Quelles peuvent être les vertus et les limites de la relation « d’autorité » ? 1ère partie
Publié par Eugénie Thevenon dans Actualité · 26 Juin 2022
Je vous propose une nouvelle série d’articles autours du concept d’autorité. C’est une notion complexe et multi-dimensionnelle que j’ai souhaité creuser par curiosité pour enrichir ma pratique professionnelle, et nourrir mes réflexions cliniques à travers notamment le champ des représentations sociétales que je rencontre. Nous aborderons donc dans cette première partie, les contours de l’autorité en la définissant, en identifiant son rôle, ce qu’elle est et aussi ce qu’elle n’est pas. Ce qu’elle permet. Ce qui la limite et ce qui la favorise.
Commençons donc dès à présent ce voyage à la découverte multi-facettes de la complexité de la notion d’autorité.
Comment peut-on définir l’autorité ?
Ariane Bilheran, normalienne psychologue clinicienne, docteur en psychopathologie, dans son ouvrage « L’autorité » nous dit que :
« L’autorité ne recourt pas à la contrainte, c’est en cela qu’elle se distingue de la violence, ou des formes psychologiques d’emprise. Elle est ce qui enracine dans le passé, ce qui fait d’elle l’apanage des parents face aux enfants, les Anciens étant des figures parentales au sein de la société.
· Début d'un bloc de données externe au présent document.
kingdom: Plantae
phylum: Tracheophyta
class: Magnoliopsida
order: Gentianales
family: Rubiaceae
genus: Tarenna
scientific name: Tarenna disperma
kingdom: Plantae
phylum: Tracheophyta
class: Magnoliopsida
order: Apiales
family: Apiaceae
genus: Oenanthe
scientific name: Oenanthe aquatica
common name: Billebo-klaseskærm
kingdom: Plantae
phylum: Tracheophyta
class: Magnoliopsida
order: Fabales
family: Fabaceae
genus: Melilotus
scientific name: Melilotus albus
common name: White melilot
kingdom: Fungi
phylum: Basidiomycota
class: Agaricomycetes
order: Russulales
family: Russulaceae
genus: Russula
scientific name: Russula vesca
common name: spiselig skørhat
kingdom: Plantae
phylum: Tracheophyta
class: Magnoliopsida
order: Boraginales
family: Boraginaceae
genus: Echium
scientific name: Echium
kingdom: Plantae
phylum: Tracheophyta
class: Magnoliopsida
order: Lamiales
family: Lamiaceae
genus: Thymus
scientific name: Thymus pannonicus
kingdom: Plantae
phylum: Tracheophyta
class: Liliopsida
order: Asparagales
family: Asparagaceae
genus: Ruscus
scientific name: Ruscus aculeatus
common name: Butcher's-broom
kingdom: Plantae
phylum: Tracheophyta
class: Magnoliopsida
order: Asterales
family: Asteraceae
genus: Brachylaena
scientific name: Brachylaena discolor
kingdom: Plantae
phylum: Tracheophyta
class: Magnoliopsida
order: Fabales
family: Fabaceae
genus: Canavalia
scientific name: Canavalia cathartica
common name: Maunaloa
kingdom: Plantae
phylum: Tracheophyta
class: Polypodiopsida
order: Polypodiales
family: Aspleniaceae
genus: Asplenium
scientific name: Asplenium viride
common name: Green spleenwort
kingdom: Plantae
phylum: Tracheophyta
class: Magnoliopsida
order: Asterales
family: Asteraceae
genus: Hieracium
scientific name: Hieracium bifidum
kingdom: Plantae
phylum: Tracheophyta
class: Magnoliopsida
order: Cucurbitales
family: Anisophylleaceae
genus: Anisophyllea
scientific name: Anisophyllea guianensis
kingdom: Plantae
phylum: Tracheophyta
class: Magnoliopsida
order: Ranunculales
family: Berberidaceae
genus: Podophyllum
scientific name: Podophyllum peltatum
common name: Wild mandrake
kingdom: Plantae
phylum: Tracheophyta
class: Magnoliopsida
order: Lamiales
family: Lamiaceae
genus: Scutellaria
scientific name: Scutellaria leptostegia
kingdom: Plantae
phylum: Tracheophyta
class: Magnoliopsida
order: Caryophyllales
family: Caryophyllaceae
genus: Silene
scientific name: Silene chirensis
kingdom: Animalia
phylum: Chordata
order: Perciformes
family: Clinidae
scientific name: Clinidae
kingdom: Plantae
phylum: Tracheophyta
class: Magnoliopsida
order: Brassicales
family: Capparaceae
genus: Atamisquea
Elle est facteur de lien entre le passé et le présent, mais aussi entre les membres de la société. »
Elle est garante de la transmission essentielle au maintien de la civilisation. Transmission de la culture, des valeurs, des codes, de tous les apprentissages, des règles et des interdits fondamentaux qui permettent aux groupes sociaux de fonctionner et de transmettre à leur tour à la génération suivante. C’est le pont qui relie l’ancienne génération, à la nouvelle descendance. Elle est garante de la qualité des graines semées, et de leur germination. Elle est structurante de la moralité. Souveraine du maintien – au sens noble du terme – des qualités de l’être humain.
Elle autorise inconsciemment lorsqu’elle est saine que l’élève qui apprend dépasse un jour le « maître » qui transmet. De son côté, l’enseignant, lui, comprend l’importance de son rôle et toute la valeur de ce qu’il partage. Il sait que sa place n’est que temporaire et il touche du doigt la finitude de son rôle. Pour ce faire la forme pédagogique utilisée et la qualité de la communication sont fondamentales pour l’intégration de la transmission et gages de prospérité dans le temps et à travers les années.
L’autorité sécurise et protège là où l’autoritarisme domine aliène et bloque la parole. Il empêche la croissance et la transmission. Il abîme profondément les représentations et la définition de l’autorité. Tout comme le laxisme d’ailleurs à un autre niveau.
« Ainsi, l’autorité est la possibilité qu’à un agent d’agir sur les autres (ou sur un autre) sans que ces autres réagissent sur lui, tout en étant capable de le faire. Si une opposition s’actualise, l’autorité est détruite. » (Ariane Bilheran « l’Autorité »)
L’autorité : une fonction de sécurité et de protection.
Les responsabilités qu’elle implique sont vraiment à prendre au sérieux lorsqu’on se rend compte des conséquences fragilisantes potentiellement déstructurantes qui découlent des déviances des manques et des abus dans les groupes sociaux, par les individus, et par les institutions qui l’incarnent.
Elle nécessite que celui qui l’exerce ait atteint une maturité émotionnelle et relationnelle suffisante ainsi qu’une forme de sagesse.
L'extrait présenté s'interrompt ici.